The word easy is not something Tennessee basketball associates itself with.
After building a 23-point lead halfway through the second half, the Vols journeyed down a familiar path. Mississippi State embarked on a monster 18-0 run to cut Tennessee’s lead to just five points in a matter of moments. The blown-lead demons didn’t fully possess head coach Rick Barnes’ group this time around, but they had the Vols on the edge of devastation before they escaped with a 73-64 win.
“It goes back to concentration and not getting relaxed,” Barnes said. “That’s kind of been the story of our team. We get a lead, and we start doing those things.
“I think we’ve got a team that plays hard. They want to do the right thing, but our passing is not crisp. I mean, we throw some horrendous passes. We’ve got to get better with that, and we harp on it all the time.”
Tennessee committed three turnovers during the Bulldogs’ second-half run alone, a pair of which immediately led to easy buckets. The Vols coughed up 11 giveaways in all.
The ability for Tennessee to compete up to standard for a full 40 minutes of basketball continues to be a driving theme of the last handful of weeks in SEC play. After outscoring Mississippi State 39-28 in the first half, the Bulldogs dictated the tempo for much of the final stanza, pacing the Vols 36-34 on the scoreboard.

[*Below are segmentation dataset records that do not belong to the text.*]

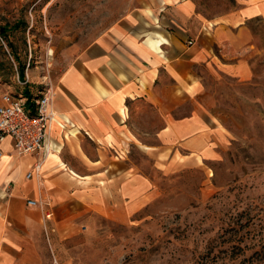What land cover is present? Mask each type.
I'll list each match as a JSON object with an SVG mask.
<instances>
[{
    "label": "crops",
    "instance_id": "1",
    "mask_svg": "<svg viewBox=\"0 0 264 264\" xmlns=\"http://www.w3.org/2000/svg\"><path fill=\"white\" fill-rule=\"evenodd\" d=\"M256 17L262 0H234L212 17L199 0H136L73 56L49 88L48 153L20 155L10 136L0 141V264H46L72 225L130 217L150 184L133 150L156 168L216 153L228 132L200 68L250 79Z\"/></svg>",
    "mask_w": 264,
    "mask_h": 264
},
{
    "label": "rangeland",
    "instance_id": "2",
    "mask_svg": "<svg viewBox=\"0 0 264 264\" xmlns=\"http://www.w3.org/2000/svg\"><path fill=\"white\" fill-rule=\"evenodd\" d=\"M135 2L0 0V27L20 25L9 31L10 45L0 37V95L45 92L69 60ZM233 5L234 0H199L208 17ZM249 24L256 45L248 59L250 79L200 68L215 97L212 110L228 132L226 142L198 164L170 157L159 168L151 155L133 150L150 181L148 198L133 202L124 220L93 217L72 225L75 232L45 250L46 264H264V19ZM25 108L33 109L30 100ZM146 128L151 126L143 123Z\"/></svg>",
    "mask_w": 264,
    "mask_h": 264
},
{
    "label": "built area",
    "instance_id": "3",
    "mask_svg": "<svg viewBox=\"0 0 264 264\" xmlns=\"http://www.w3.org/2000/svg\"><path fill=\"white\" fill-rule=\"evenodd\" d=\"M49 88L39 96L28 99L32 102L33 109L25 108L27 97L22 93L6 91L1 95L0 141L10 136L13 139V149L17 154L46 155L48 153L46 140L50 121L54 117ZM30 176L31 173L28 172L26 177ZM34 203L32 199L27 200L28 205Z\"/></svg>",
    "mask_w": 264,
    "mask_h": 264
},
{
    "label": "trees",
    "instance_id": "4",
    "mask_svg": "<svg viewBox=\"0 0 264 264\" xmlns=\"http://www.w3.org/2000/svg\"><path fill=\"white\" fill-rule=\"evenodd\" d=\"M259 19V18H258ZM20 25H19V23H15V24H13V25H11V26H6V27H0V37L4 40V39H6V41H7V35H8V33H9V31H12V30H14V29H17L18 27H19ZM250 28H251V26H250ZM252 29V28H251ZM253 31V30H252ZM254 33V32H253ZM7 44L8 45H10L11 43H10V41H7ZM11 49H12V47H11ZM12 54L14 55V57L17 59V55H16V53L13 51V49H12ZM24 65L23 64H20V62L18 61V77L19 78H23L24 77ZM27 95H28V97H27V102H28V98H31V94L29 93V91L27 90Z\"/></svg>",
    "mask_w": 264,
    "mask_h": 264
}]
</instances>
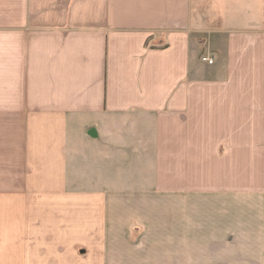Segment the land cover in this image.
<instances>
[{
	"label": "crops",
	"instance_id": "crops-1",
	"mask_svg": "<svg viewBox=\"0 0 264 264\" xmlns=\"http://www.w3.org/2000/svg\"><path fill=\"white\" fill-rule=\"evenodd\" d=\"M0 264H264V0H0Z\"/></svg>",
	"mask_w": 264,
	"mask_h": 264
},
{
	"label": "built area",
	"instance_id": "built-area-1",
	"mask_svg": "<svg viewBox=\"0 0 264 264\" xmlns=\"http://www.w3.org/2000/svg\"><path fill=\"white\" fill-rule=\"evenodd\" d=\"M202 60L207 61L208 63H212V59L207 57H202Z\"/></svg>",
	"mask_w": 264,
	"mask_h": 264
}]
</instances>
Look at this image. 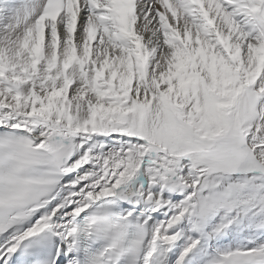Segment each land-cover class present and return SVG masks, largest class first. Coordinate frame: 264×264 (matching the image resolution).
<instances>
[{
	"label": "snow or ice",
	"instance_id": "6c2138e0",
	"mask_svg": "<svg viewBox=\"0 0 264 264\" xmlns=\"http://www.w3.org/2000/svg\"><path fill=\"white\" fill-rule=\"evenodd\" d=\"M0 264H264V0H0Z\"/></svg>",
	"mask_w": 264,
	"mask_h": 264
}]
</instances>
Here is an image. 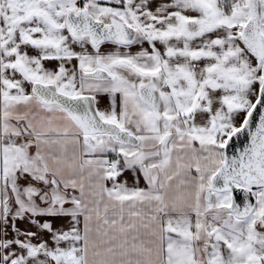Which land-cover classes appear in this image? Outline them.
Masks as SVG:
<instances>
[{
	"label": "snow or ice",
	"instance_id": "snow-or-ice-1",
	"mask_svg": "<svg viewBox=\"0 0 264 264\" xmlns=\"http://www.w3.org/2000/svg\"><path fill=\"white\" fill-rule=\"evenodd\" d=\"M0 225V264H264V0H0Z\"/></svg>",
	"mask_w": 264,
	"mask_h": 264
},
{
	"label": "crops",
	"instance_id": "crops-1",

“We just got a little stagnant,” forward J.P. Estrella said. “Messed up a couple of ball screen situations on defense. We had a couple of mental breakdowns. We talked about it in the locker room afterwards. In those situations, we got to make sure that we got to put it away when the time comes.”
Following a game where the Vols blew a 14-point lead to Kentucky, Wednesday night’s near-nightmare turned win over one of the SEC’s cellar dwellers didn’t bring the usual satisfaction of a road triumph.
Tennessee did improve mightily around the rim, though, racking up 42 paint points while converting on seven slams. The lob game made its way back into the Vols’ offensive scheme after resting dormant over a close-range scoring slump. One of the nation’s top rebounding squads made most of their 13 offensive boards matter, cashing in 15 second-chance tallies to help survive an upset.
Without this higher success rate down low, Tennessee very well could be staring another ugly result in the face. With the tough brunt of their league schedule over with, the Vols know they still have plenty to tune up before postseason play. A win over the Bulldogs is a win. For now.
Come March, it’s going to take 40 minutes.
“I think it’s a little bit more frustration for us because it’s been a common theme with this group,” forward Nate Ament said. “Get up early, be a good first-half team, and the second half kind of die down. I feel like just for us, we got to continue to put our foot on the gas, be even more aggressive than we were in the first half.”